John Gilmore souligne que les grandes salles de danse montréalaises, dont l’Auditorium, ont joué un rôle central dans la diffusion du jazz à Montréal durant les années 1930 et 1940. Ces lieux, où se produisaient orchestres et big bands, constituent les ancêtres directs des cabarets d’après-guerre. L’Auditorium sera d’ailleurs ultérieurement transformé en salle de nuit, devenant le Bellevue Casino, illustrant ainsi la continuité entre l’ère des grandes salles de danse et celle des cabarets montréalais. -
GILMORE, John. Une histoire du jazz à Montréal.
Montréal : Lux Éditeur, 2009, p. 216-217.
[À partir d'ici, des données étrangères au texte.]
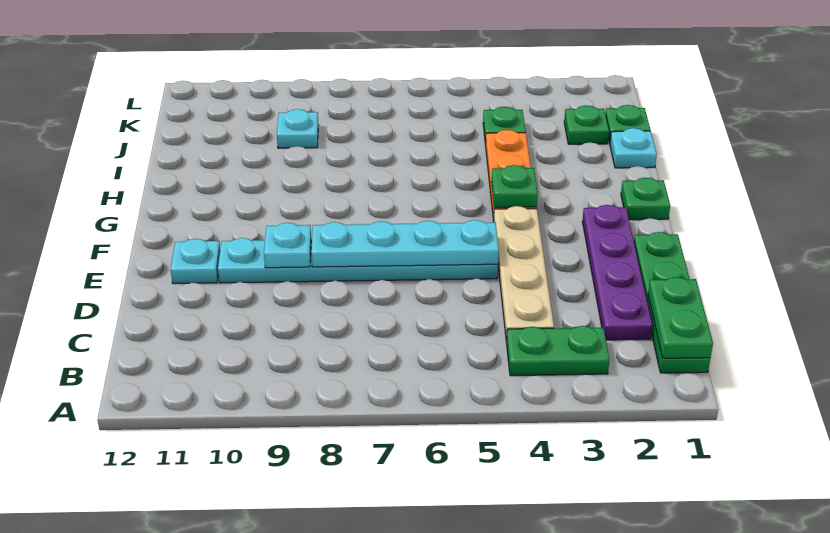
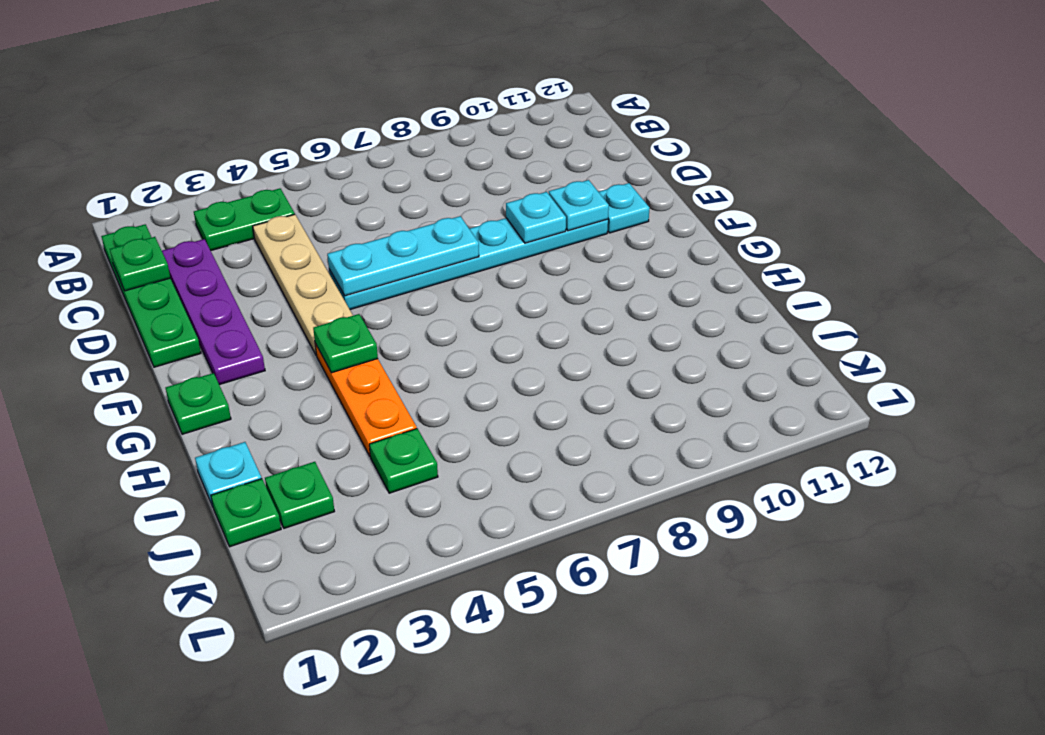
green 1x2 plate [648,277,713,358] -> green 1x1 plate [110,237,170,291]
cyan 1x4 plate [311,220,499,267] -> cyan 1x3 plate [327,216,479,296]
cyan 1x1 plate [277,109,319,148] -> cyan 1x1 plate moved to [549,180,609,231]

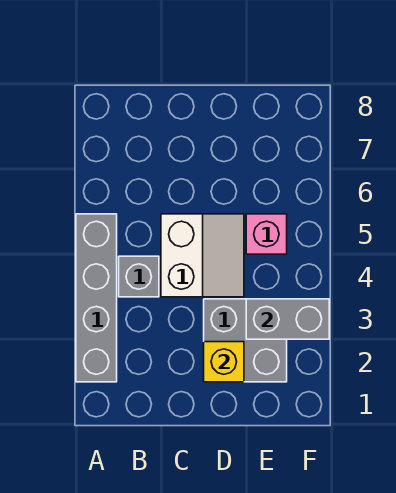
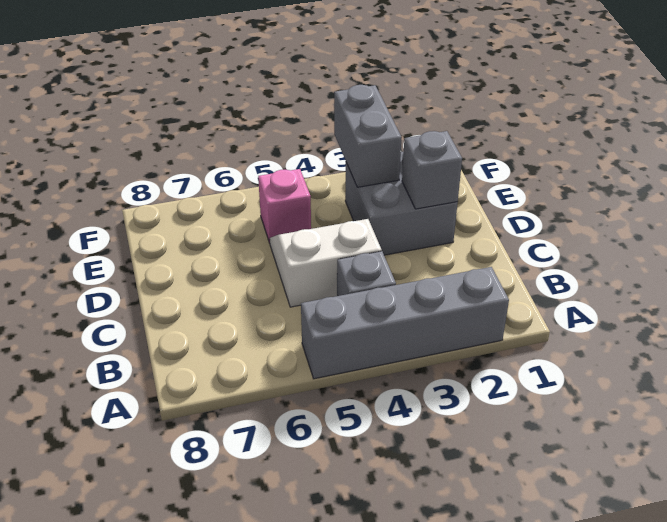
yellow 1x1 brick [204,342,244,382] -> grey 1x1 brick [402,131,462,209]

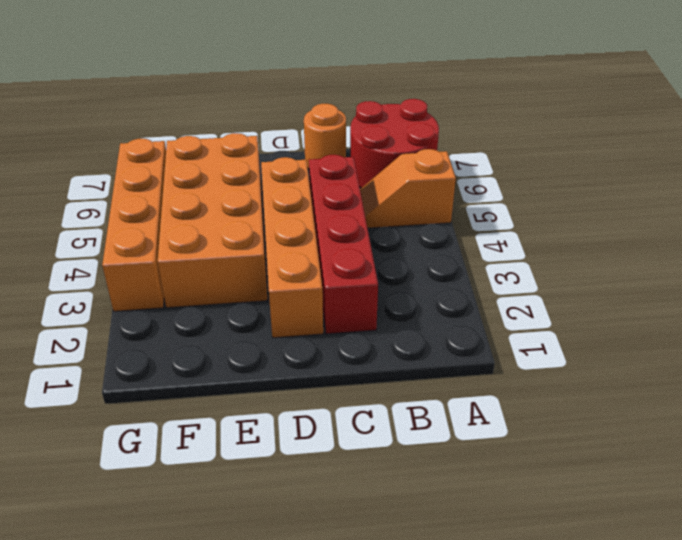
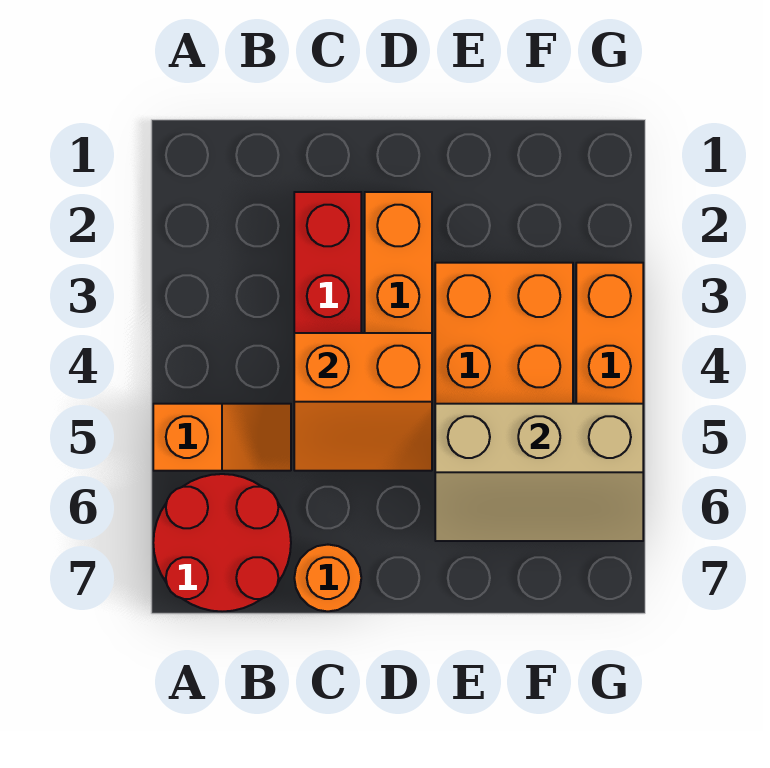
none -> orange 2x2 slope [294,333,432,471]
none -> tan 2x3 slope [435,404,643,541]

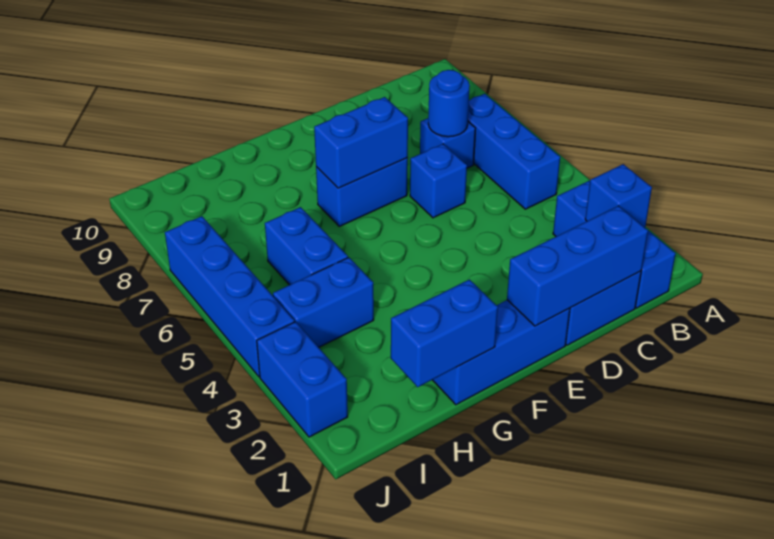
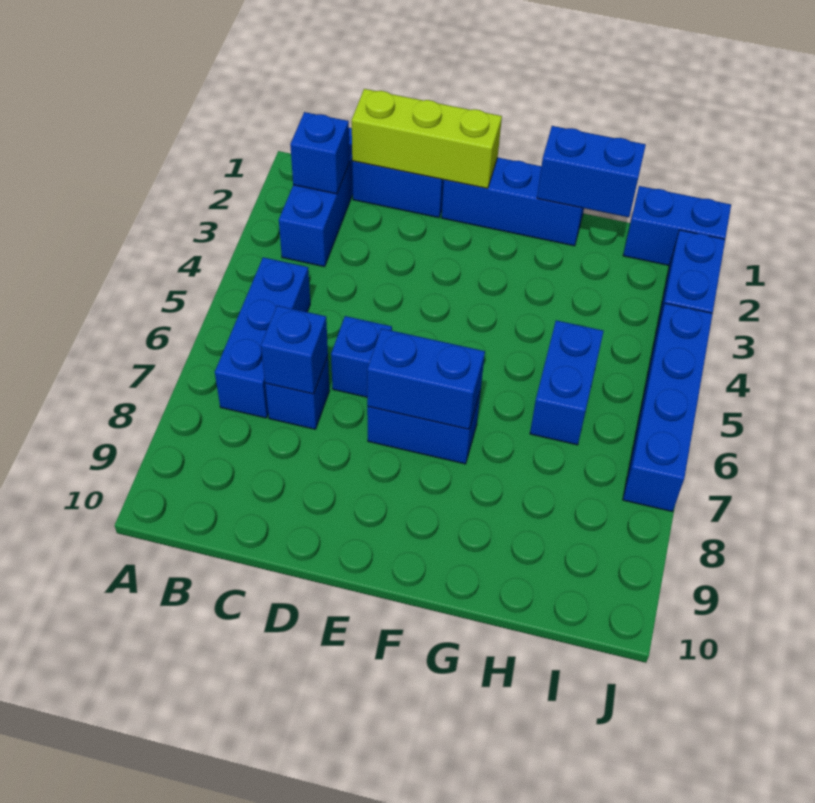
blue 1x3 brick [507,206,648,326] -> lime 1x3 brick [352,89,502,189]
blue 1x1 round brick [428,70,470,137] -> blue 1x1 brick [261,306,328,394]
blue 1x2 brick [273,257,374,347] -> blue 1x2 brick moved to [623,186,731,266]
L’auteur décrit le Bellevue Casino comme l’une des grandes boîtes de nuit montréalaises de l’après-guerre, organisée comme une entreprise à grand volume répartie sur plusieurs étages, attirant des centaines de clients chaque semaine. Il souligne l’importance des orchestres et de la musique en direct, assurés par différents ensembles chargés d’accompagner les spectacles et de maintenir une ambiance continue, faisant du cabaret un élément central de la vie nocturne à Montréal. -
PALMER, Al. Montreal Confidential.
Montréal : Véhicule Press, 2009 (éd. originale 1950), p. 59-60.
Dans le chapitre « Casino De Whoopee », Al Palmer raconte l’ouverture du Bellevue Casino par Harry Holmok, qui transforme l’ancien Roseland Dancehall en l’un des plus grands nightclubs du Canada. Malgré le scepticisme initial — plusieurs jugeant l’établissement trop vaste et mal situé — le succès est immédiat : dès la soirée d’ouverture, la foule s’étire sur plusieurs pâtés de maisons et le cabaret demeure bondé par la suite. Palmer insiste sur le caractère spectaculaire des productions, composées de numéros variés (danseuses, acrobates, attractions), ainsi que sur la capacité d’Holmok à répondre aux attentes du public. Il note enfin que, bien que moins intime que El Morocco, le Bellevue attire rapidement une partie de sa clientèle et de ses artistes. -
THE GAZETTE, 5 juillet 1943, p. 19.
Section « Real Estate Sales ». L’article rapporte une transaction immobilière impliquant H. Holmok et al., portant sur une propriété située sur la rue Ontario Ouest, identifiée par les numéros civiques 371 à 375 dans le quartier St. Lawrence. Le terrain, mesurant environ 47 par 115½ pieds, comprend des bâtiments existants et est vendu pour la somme de 29 050 $. Cette acquisition correspond au site qui abritera ultérieurement le Roseland Ballroom, puis le Bellevue Casino, confirmant l’implication précoce de Harry Holmok dans le développement du lieu [84].